Quantization
What is quantization?
Quantization swaps the high-precision numbers in a model's weights for smaller, lower-precision ones. The model file shrinks a lot, it fits in less memory, and quality drops only a little.
A model is a giant pile of numbers called weights. By default each weight is stored at high precision, usually a 32-bit or 16-bit floating-point number. That precision is accurate, but it takes up space: every weight costs several bytes, and a model can have billions of them.
Quantization is the trick of storing those same weights at lower precision. Instead of 16 or 32 bits each, you keep them at 8 bits, 4 bits, or even fewer. Hugging Face describes it as “a technique to reduce the computational and memory costs of running inference by representing the weights and activations with low-precision data types like 8-bit integer (int8) instead of the usual 32-bit floating point (float32).”[1] Fewer bits per weight means a smaller file and less memory needed to load it.

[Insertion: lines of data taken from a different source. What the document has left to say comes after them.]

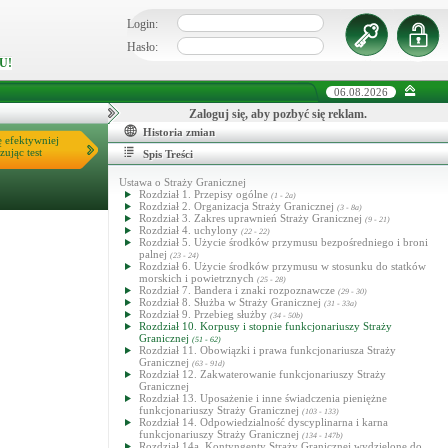
Login:
Hasło:
U!
06.08.2026
Zaloguj się, aby pozbyć się reklam.
Historia zmian
ę efektywniej
zując test
Spis Treści
Ustawa o Straży Granicznej
Rozdział 1. Przepisy ogólne
(1 - 2a)
Rozdział 2. Organizacja Straży Granicznej
(3 - 8a)
Rozdział 3. Zakres uprawnień Straży Granicznej
(9 - 21)
Rozdział 4. uchylony
(22 - 22)
Rozdział 5. Użycie środków przymusu bezpośredniego i broni
palnej
(23 - 24)
Rozdział 6. Użycie środków przymusu w stosunku do statków
morskich i powietrznych
(25 - 28)
Rozdział 7. Bandera i znaki rozpoznawcze
(29 - 30)
Rozdział 8. Służba w Straży Granicznej
(31 - 33a)
Rozdział 9. Przebieg służby
(34 - 50b)
Rozdział 10. Korpusy i stopnie funkcjonariuszy Straży
Granicznej
(51 - 62)
Rozdział 11. Obowiązki i prawa funkcjonariusza Straży
Granicznej
(63 - 91d)
Rozdział 12. Zakwaterowanie funkcjonariuszy Straży
Granicznej
Rozdział 13. Uposażenie i inne świadczenia pieniężne
funkcjonariuszy Straży Granicznej
(103 - 133)
Rozdział 14. Odpowiedzialność dyscyplinarna i karna
funkcjonariuszy Straży Granicznej
(134 - 147b)
Rozdział 14a. Kontyngenty Straży Granicznej wydzielone do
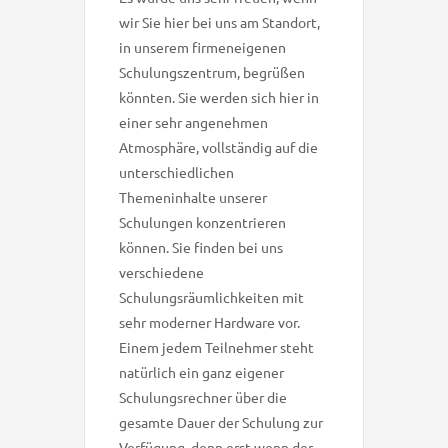
wir Sie hier bei uns am Standort,
in unserem firmeneigenen
Schulungszentrum, begrüßen
könnten. Sie werden sich hier in
einer sehr angenehmen
Atmosphäre, vollständig auf die
unterschiedlichen
Themeninhalte unserer
Schulungen konzentrieren
können. Sie finden bei uns
verschiedene
Schulungsräumlichkeiten mit
sehr moderner Hardware vor.
Einem jedem Teilnehmer steht
natürlich ein ganz eigener
Schulungsrechner über die
gesamte Dauer der Schulung zur
Verfügung, denn erst wenn der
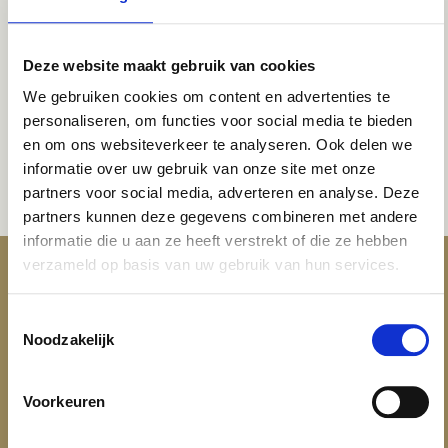
uitgebreide lijn.
Waaronder voetencrèmes met urea, heel rescue
balsem, voetpoeder, cooling sprays, nagel tinctuur.
Deze website maakt gebruik van cookies
We gebruiken cookies om content en advertenties te
Teveel om op te noemen. Laat uw voeten in de
personaliseren, om functies voor social media te bieden
watten leggen met deze producten. Ze werken
en om ons websiteverkeer te analyseren. Ook delen we
verzorgend, helend, hydraterend en ze geven een
informatie over uw gebruik van onze site met onze
gevoel van weldaad.
partners voor social media, adverteren en analyse. Deze
partners kunnen deze gegevens combineren met andere
informatie die u aan ze heeft verstrekt of die ze hebben
verzameld op basis van uw gebruik van hun services.
Toestemmingsselectie
Noodzakelijk
Voorkeuren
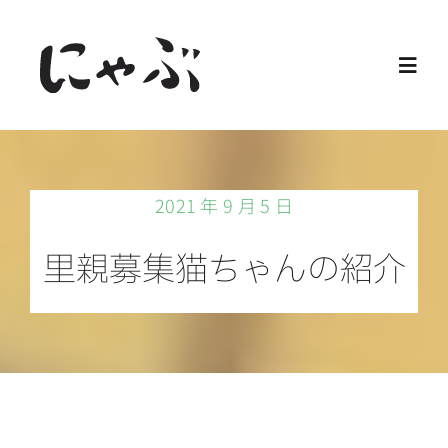
Skip
to
Toggl
content
Navig
Home
2021 年 9 月 5 日
保護猫
里親募集猫ちゃんの紹介
譲渡会
ご寄付
ご支援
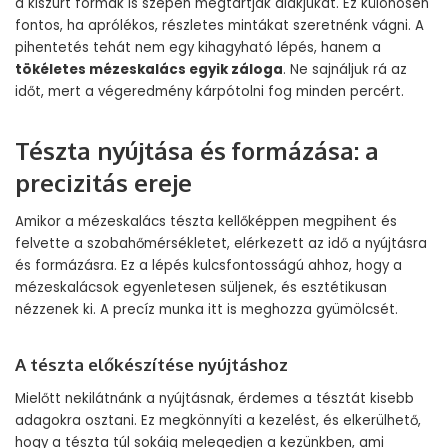
a kiszúrt formák is szépen megtartják alakjukat. Ez különösen
fontos, ha aprólékos, részletes mintákat szeretnénk vágni. A
pihentetés tehát nem egy kihagyható lépés, hanem a
tökéletes mézeskalács egyik záloga
. Ne sajnáljuk rá az
időt, mert a végeredmény kárpótolni fog minden percért.
Tészta nyújtása és formázása: a
precizitás ereje
Amikor a mézeskalács tészta kellőképpen megpihent és
felvette a szobahőmérsékletet, elérkezett az idő a nyújtásra
és formázásra. Ez a lépés kulcsfontosságú ahhoz, hogy a
mézeskalácsok egyenletesen süljenek, és esztétikusan
nézzenek ki. A precíz munka itt is meghozza gyümölcsét.
A tészta előkészítése nyújtáshoz
Mielőtt nekilátnánk a nyújtásnak, érdemes a tésztát kisebb
adagokra osztani. Ez megkönnyíti a kezelést, és elkerülhető,
hogy a tészta túl sokáig melegedjen a kezünkben, ami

How does it keep the numbers usable? The original weights cover a wide range of values. Quantization finds that range and maps it onto the small set of values a low-precision format can hold, recording a scale factor so the values can be read back approximately.[1] A 4-bit number can only represent sixteen distinct levels, so each weight gets rounded to the nearest available one. The rounding is where quality loss comes from, but for large models the loss is usually small.
References
- Quantization concept guide — Hugging Face